You can also rub a candle on it but use an unscented candle so as not to contaminate anything with a smelly scent.



Works good on the super long zipper on the bimini top boot too.


----------



## baymotorsports

i use chap stick


----------



## Cuz

Take a cheap bar of soap and rub both sides of the zipper!


----------



## -WiRtH-

chap stick and beezwax work good. You can get beezwax thats is a chapstick tube at any store in the chapstick section.but if your zippers broke after using them twice you should take the bag back...


----------



## redlegs

Take some bees wax or paraffin wax, drop it in a glass jar with mineral spirits and seal it. Let it stand for a while (several days). The mineral spirits "melts" the wax down into a liquid. It becomes a cloudy, thin liquid. Douse liquid with Q-tip or cotton ball on zipper (both sides).



This is also a very good trick for cast iron table saws or tools. The liquid mineral spirits evaporate leaving a very thin coat or wax, which is also non-coloring and waterproof..



/r


----------



## knowphish

Line and Lure Saltwater Formula. If the zipper is stuck, spray it , wait a few minutes, and it will be free. Since I spray my reels and line after every trip, I take the time to shoot the zippers and they never get stuck!


----------



## H2OMARK

knowphish said:


> Line and Lure Saltwater Formula. If the zipper is stuck, spray it , wait a few minutes, and it will be free. Since I spray my reels and line after every trip, I take the time to shoot the zippers and they never get stuck!


I'm not at all familiar with this product. Is it sold locally?


----------



## lastcast

http://www.lineandlure.com/retailers/search/state/9/Florida/


----------



## boatnbob

*Try this link, I used it in the military*

Here is the link. As you rub it against the zipper, the paper wears down and you form a channel for the zipper to slide into, lubricating it. Great stuff and cheap. ($1.95)

http://www.amazon.com/AGS-American-Grease-Stick-Zipper/dp/B004YES88E

I am sure the other methods are good, but this is what was used on our survival vests, kits, and flight suits. 

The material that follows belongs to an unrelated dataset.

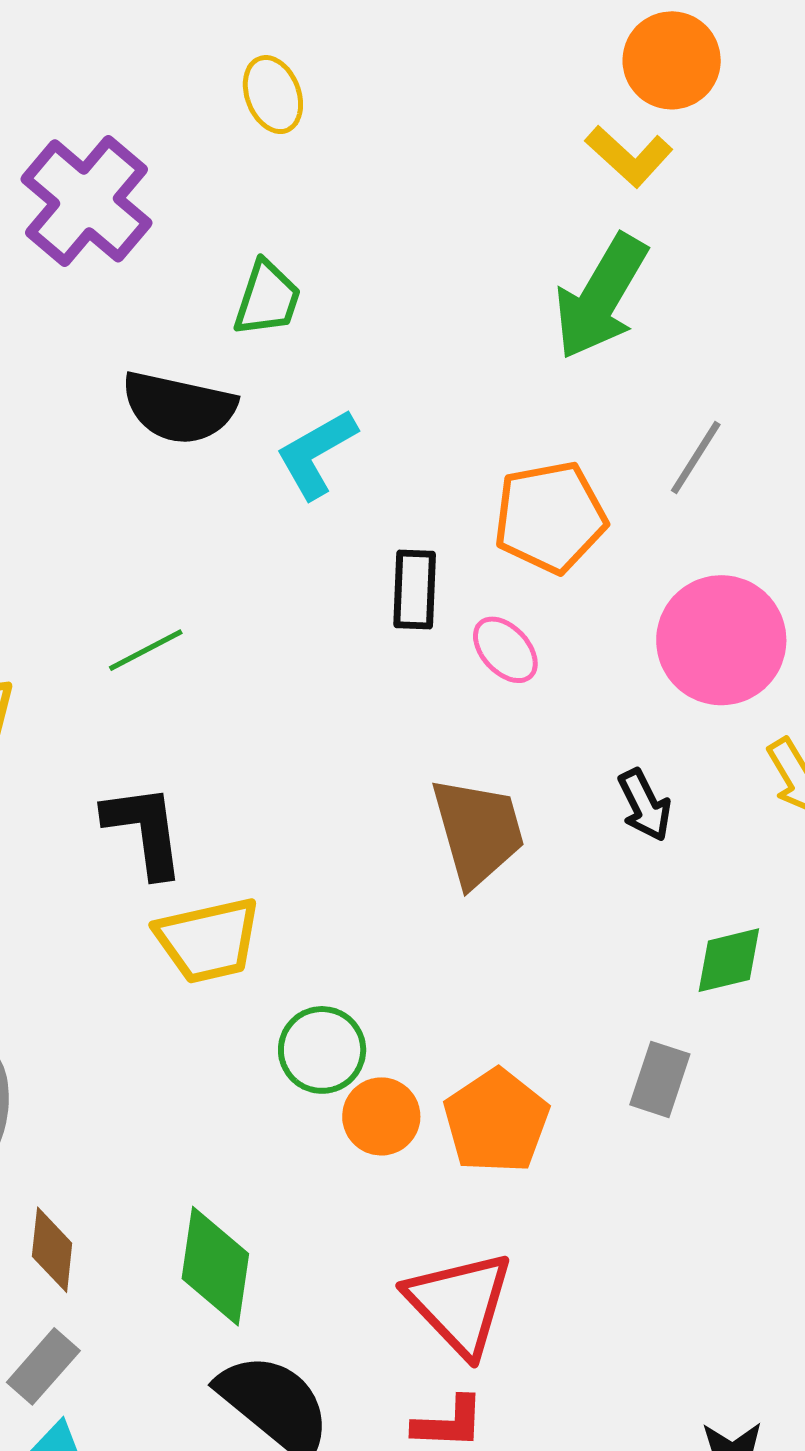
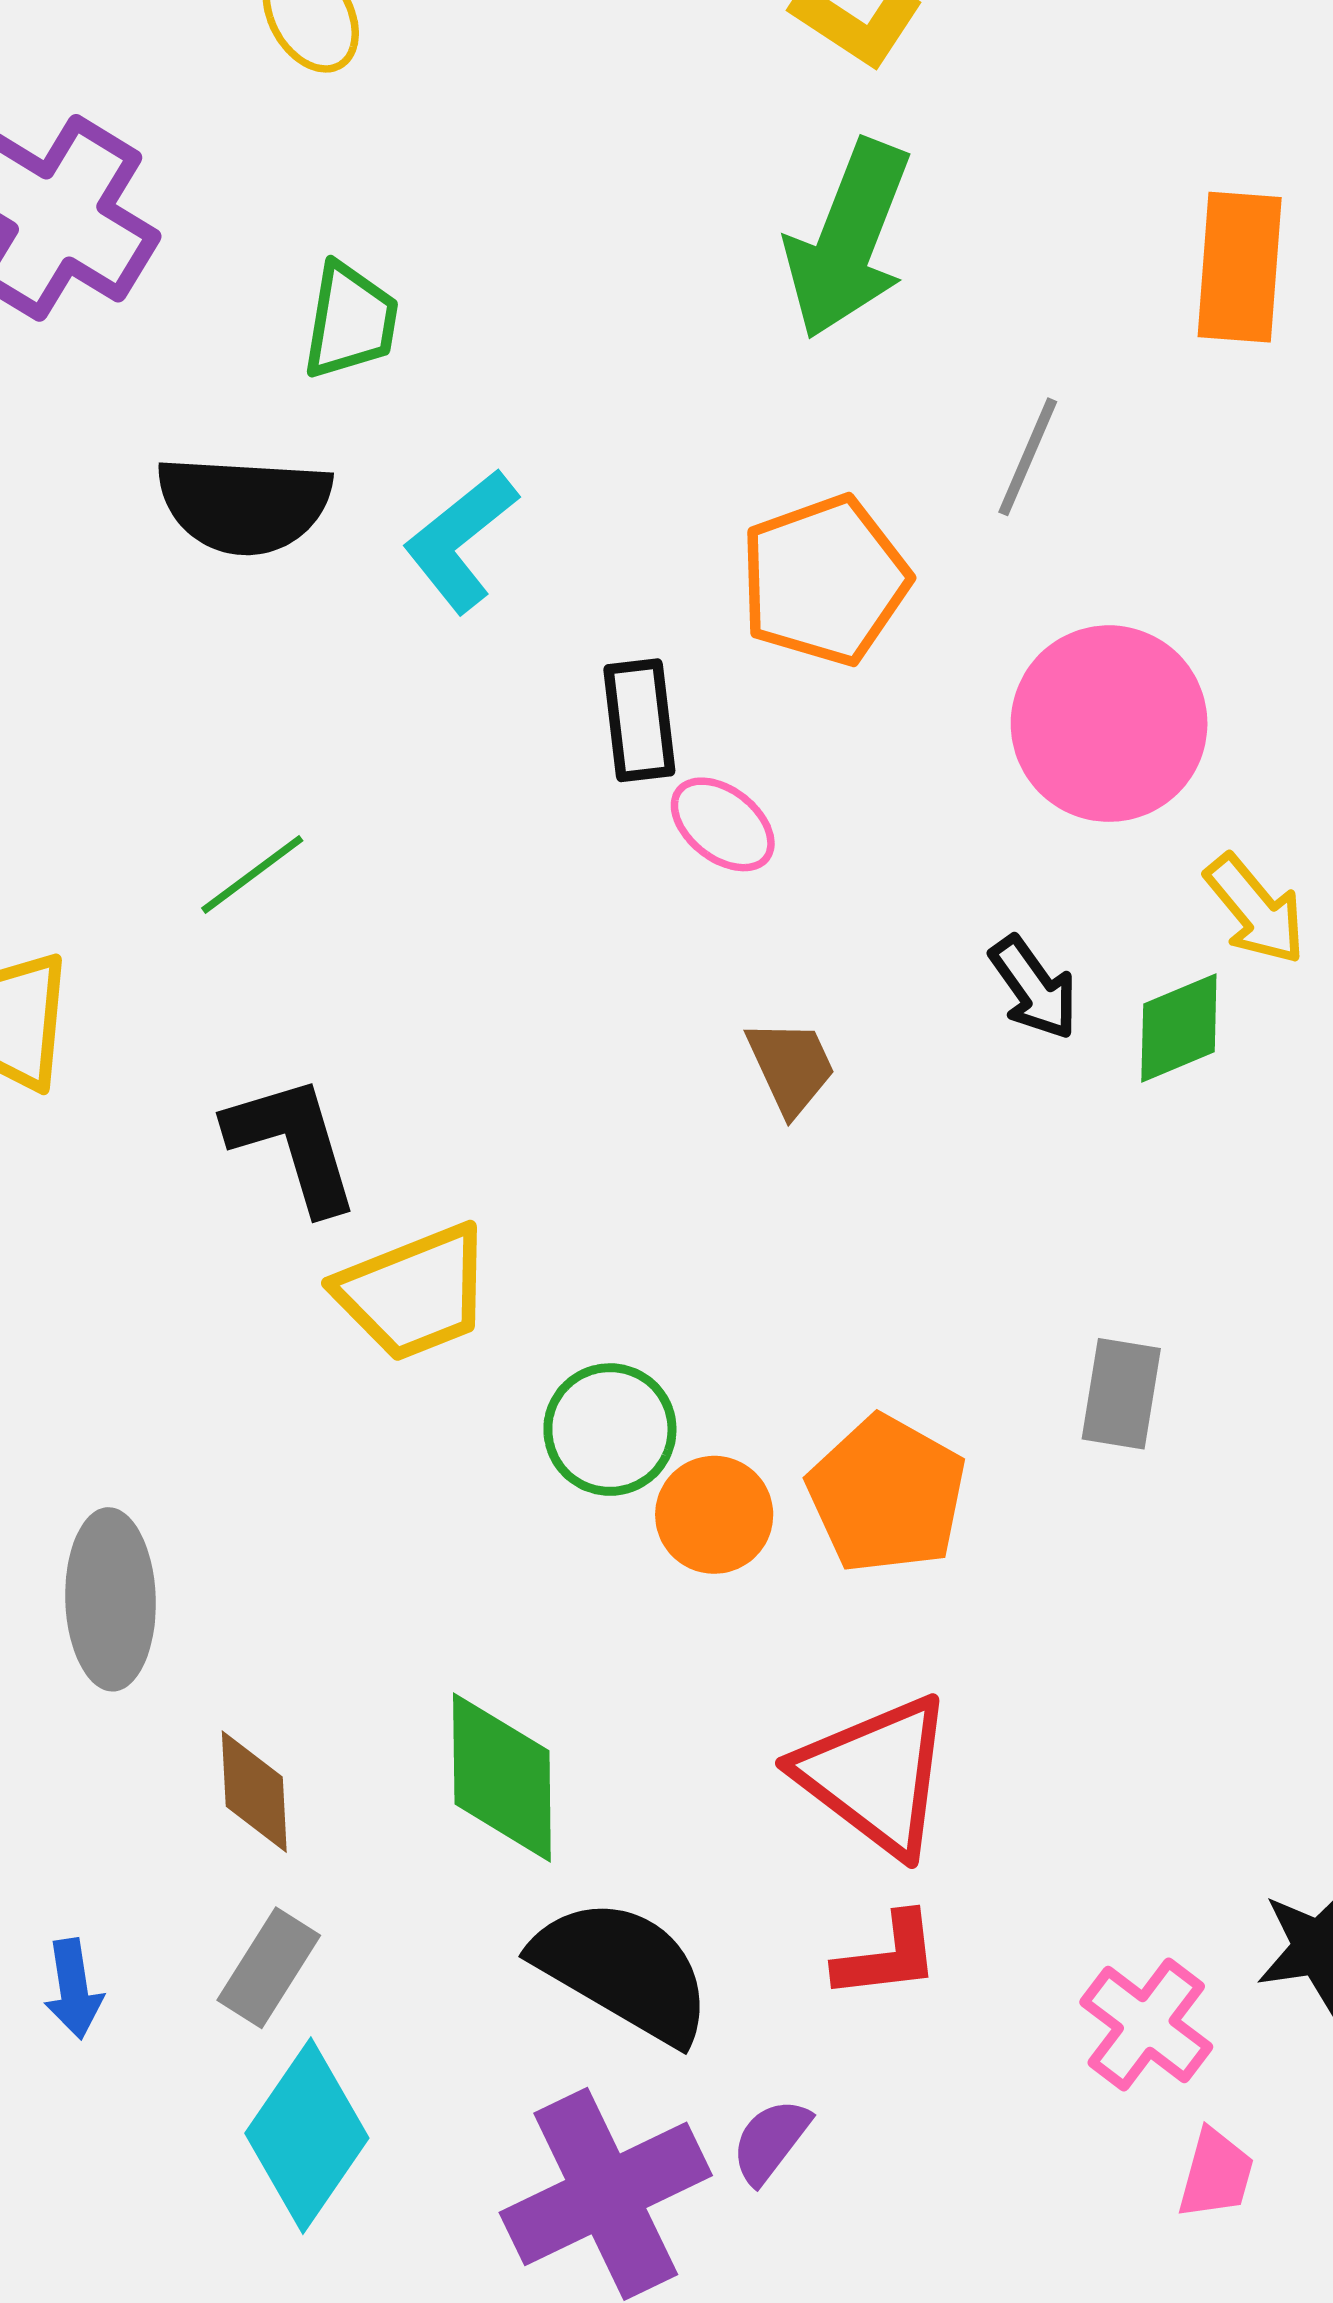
pink ellipse: (505, 650) -> (723, 824), moved
brown trapezoid: (478, 832) -> (791, 1067), size x0.6
green diamond: (729, 960) -> (1179, 1028), moved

I use "Salt away" to flush my engine, and the leftover product is used to hose down the entire boat. It is supposed to neutralize salt water/salt. Not sure if it is as good as the other product mentioned here. I also pour some into a bucket and wipe down all bright work. So far, so good.

Cheers,

Bob


----------



## Kim

I have a bunch of tackle bags, the ones I use now all have plastic zippers. Salt water or spray build up will lock them plastic zippers up tight as a frogs behind. I use Armour vinyl cleaner and it will free up the stuck zippers and it will keep them lubricated. It economical too!


----------



## Fish-n-Fur

I use vaseline; inert, long lasting, resilient, and inexpensive (cheap!). :thumbup:


----------



## addict620

*zipper*

I'm with fishnfur. I use vaseline. But I wait for high tide stand on one leg and look to the left as I apply. Works for me.


----------



## SeminoleSpearer

One of my friends is a Riverine (Muddy Water Navy). They swim with waterproof backpacks on. He said they just apply a little vasoline on the zippers. It keeps them from binding, and helps to waterproof the zipper.


----------



## grey ghost

ditto


----------